● **Einträge des Datensatzes**:
+ + + +
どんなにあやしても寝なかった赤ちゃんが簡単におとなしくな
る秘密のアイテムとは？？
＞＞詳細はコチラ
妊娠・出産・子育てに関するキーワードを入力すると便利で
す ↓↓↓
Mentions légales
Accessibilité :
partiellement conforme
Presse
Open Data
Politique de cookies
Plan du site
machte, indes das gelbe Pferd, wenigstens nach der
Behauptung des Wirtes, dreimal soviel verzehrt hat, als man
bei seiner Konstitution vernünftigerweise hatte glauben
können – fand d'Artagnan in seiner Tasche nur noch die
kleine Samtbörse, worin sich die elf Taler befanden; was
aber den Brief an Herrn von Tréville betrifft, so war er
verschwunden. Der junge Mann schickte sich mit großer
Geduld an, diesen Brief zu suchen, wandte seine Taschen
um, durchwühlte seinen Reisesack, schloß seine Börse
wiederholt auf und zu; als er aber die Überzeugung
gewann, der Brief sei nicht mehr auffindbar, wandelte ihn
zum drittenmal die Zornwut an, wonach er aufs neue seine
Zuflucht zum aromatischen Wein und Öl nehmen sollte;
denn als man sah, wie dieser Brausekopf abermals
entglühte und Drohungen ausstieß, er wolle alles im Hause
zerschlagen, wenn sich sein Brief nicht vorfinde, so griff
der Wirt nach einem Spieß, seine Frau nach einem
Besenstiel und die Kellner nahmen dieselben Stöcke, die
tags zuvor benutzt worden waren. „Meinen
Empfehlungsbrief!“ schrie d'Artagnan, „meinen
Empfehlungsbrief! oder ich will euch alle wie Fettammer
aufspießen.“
+ + + +
● **Ziel der Übung**:
Liste jede Zeile der Einträge auf, in der das Wort „nicht“ vorkommt.

● **Platz für Antworten**:
gewann, der Brief sei nicht mehr auffindbar, wandelte ihn
zerschlagen, wenn sich sein Brief nicht vorfinde, so griff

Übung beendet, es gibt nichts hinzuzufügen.